Copyright (c) 1998 - 2014, Johannes Zellner johannes@zellner.org This software is copyright under the BSD license.

tclreadline

Introduction

This directory contains the sources and documentation for tclreadline, which builds a connection between tcl and the gnu readline.

Documentation

The tclreadline.n nroff man page in this release contains the reference manual entries for tclreadline. If you only want to use tclreadline as a tool for interactive script development, you don't have to read this manual page at all. Simply change your .tclshrc according to the section later in this file.

Compiling and installing tclreadline

This release will probably only build under UNIX (Linux).

Before trying to compile tclreadline you should do the following things:

  1. Make sure you have tcl 8.0 or higher. tclreadline relies on a proper tcl installation: It uses the tclConfig.sh file, which should reside somewhere in /usr/local/lib/ or /usr/local/lib/tcl8.0/...

  2. Make sure you have gnu readline 2.2 or higher. tclreadline uses the gnu readline callback handler, which wasn't implemented in early releases.

  3. The usual ./configure; make; make install sequence should do the rest.

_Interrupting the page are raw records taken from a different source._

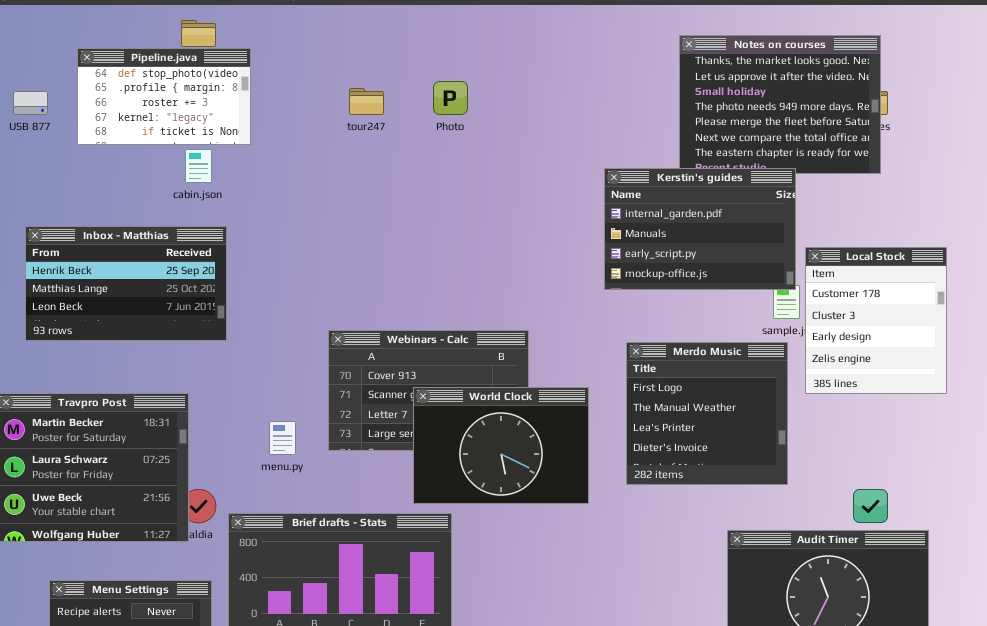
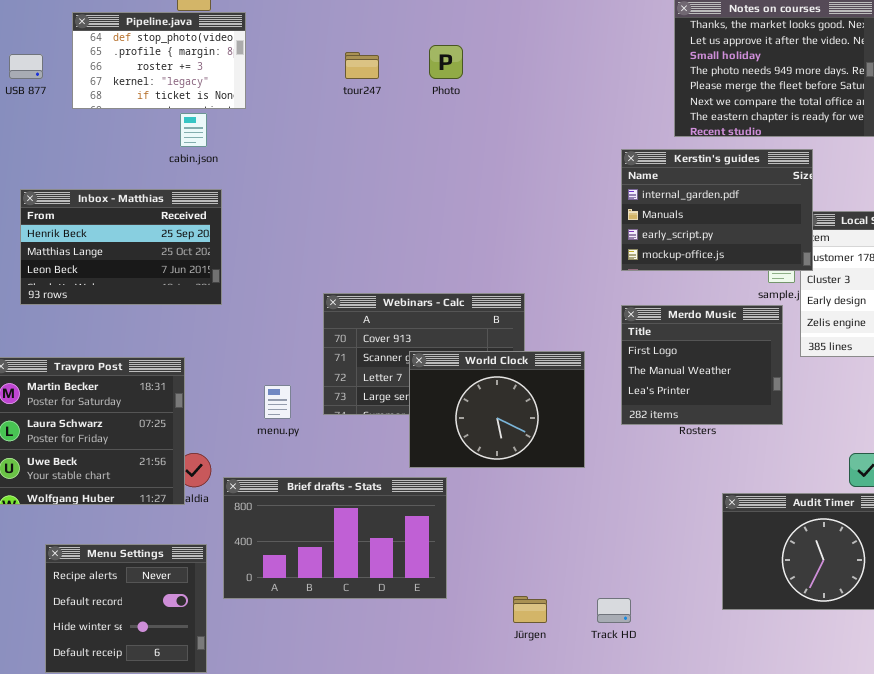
Kerstin's guides: [604,168,796,290] -> [621,149,813,271], moved
Merdo Music: [626,342,788,485] -> [621,305,783,425], resized

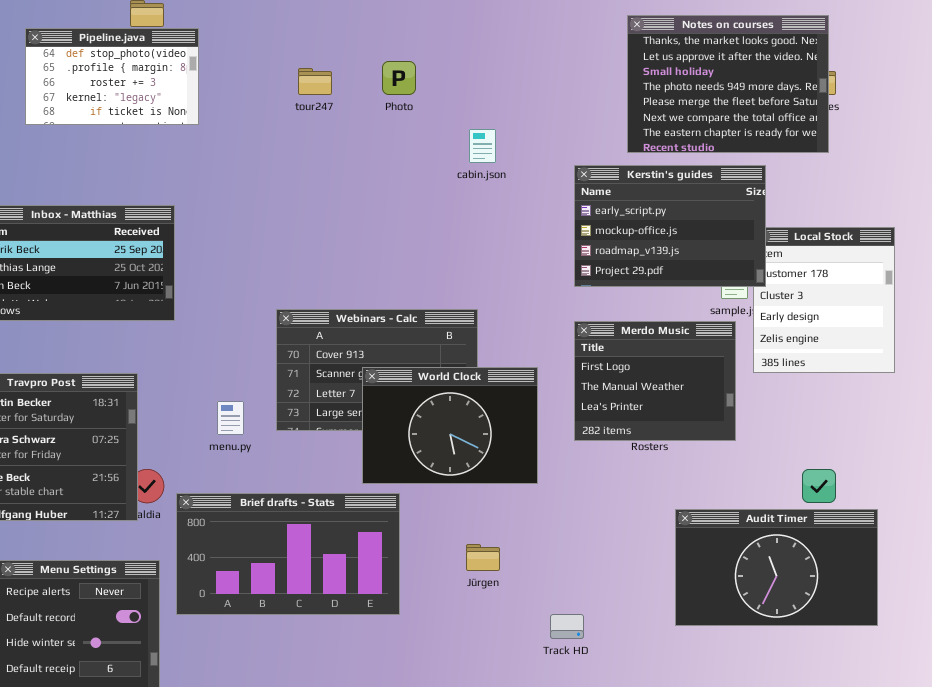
cabin.json: [180,113,207,147] -> [469,129,496,163], moved
Kerstin's guides: [621,149,813,271] -> [574,165,766,287], scrolled down 2 rows
Jürgen: [513,596,547,623] -> [466,544,500,571], moved

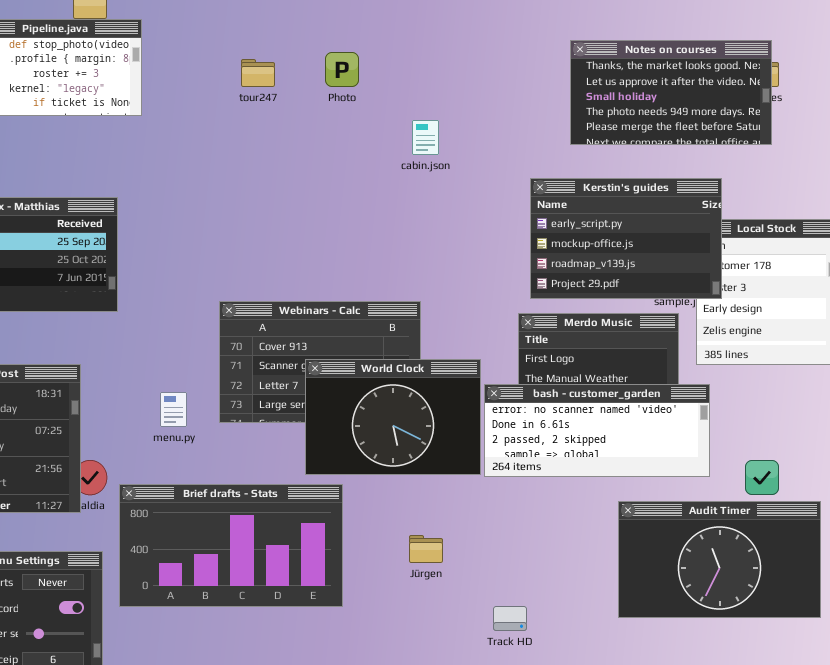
Notes on courses: [627,15,829,153] -> [570,40,772,145], resized
Kerstin's guides: [574,165,766,287] -> [530,178,722,299], moved
bash - customer_garden: none -> [484,384,710,477], opened

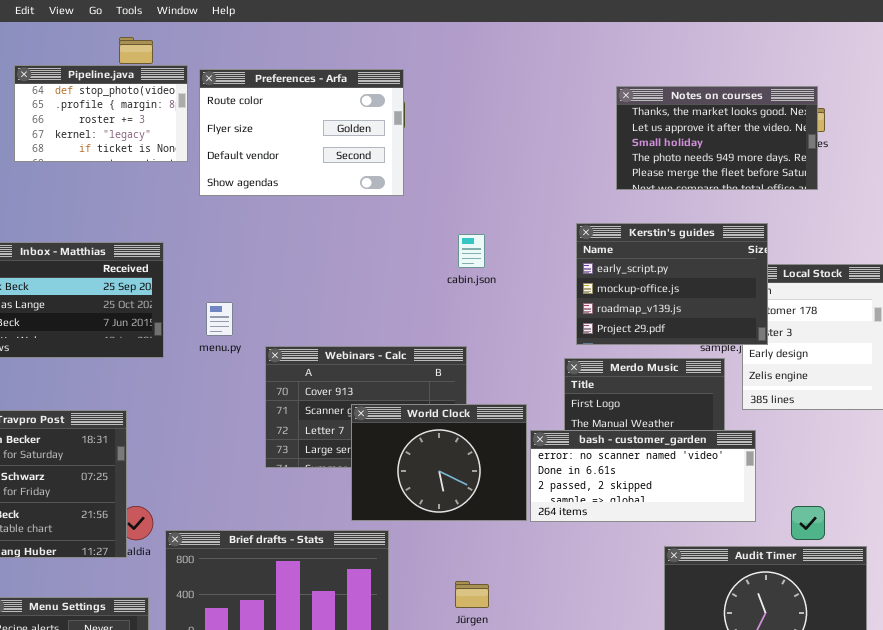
Preferences - Arfa: none -> [199,69,404,196], opened
cabin.json: [412,120,439,155] -> [458,234,485,268], moved
menu.py: [160,392,187,427] -> [206,302,233,336], moved

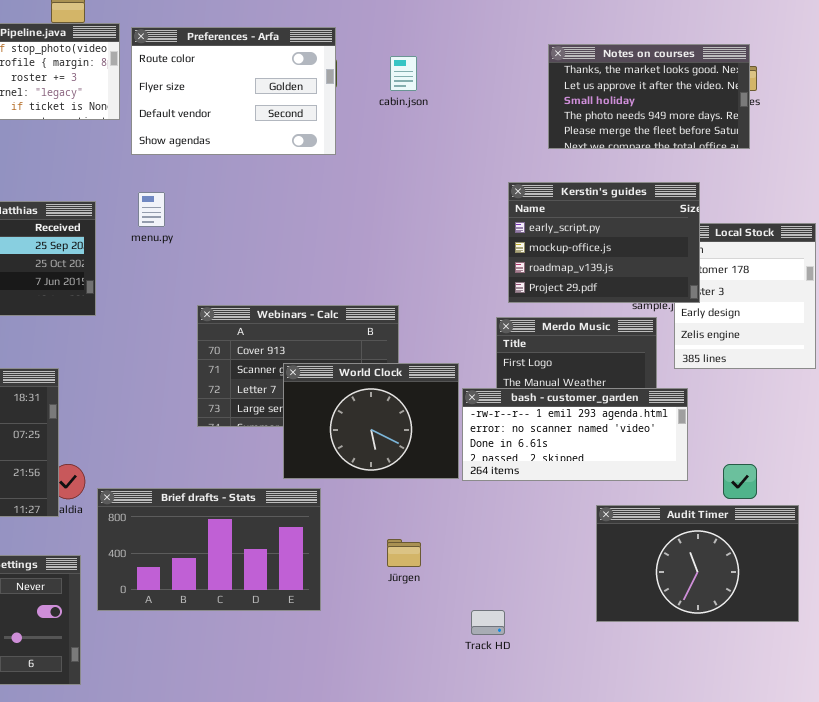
cabin.json: [458,234,485,268] -> [390,56,417,91], moved
menu.py: [206,302,233,336] -> [138,192,165,227], moved
bash - customer_garden: [530,430,756,522] -> [462,388,688,481], scrolled up 1 row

  4. Optionally (or additionally) you can build the executables tclshrl and / or wishrl which are a readline enhanced replacement for tclsh and wish. To compile these executable you should type

     ./configure --enable-tclshrl --enable-wishrl
    

    (or one of these if you want just tclshrl or wishrl). NOTE that these executables need an installed version of tclreadline because they need some script files to run so you can't test tclshrl/wishrl before installing the tclreadline scripts.

    Building statically linked executables is DISCOURAGED but necessary on systems which don't support shared libs.

Using tclreadline for interactive tcl scripting.

copy the sample.tclshrc to $HOME/.tclshrc. If you use another interpreter like wish, you should copy the file sample.tclshrc to $HOME/.wishrc (or whatever the manual page of your interpreter says.) If you have installed tclreadline properly, you are just ready to start: start your favorite interpreter. The tclreadlineSetup.tcl script does the rest.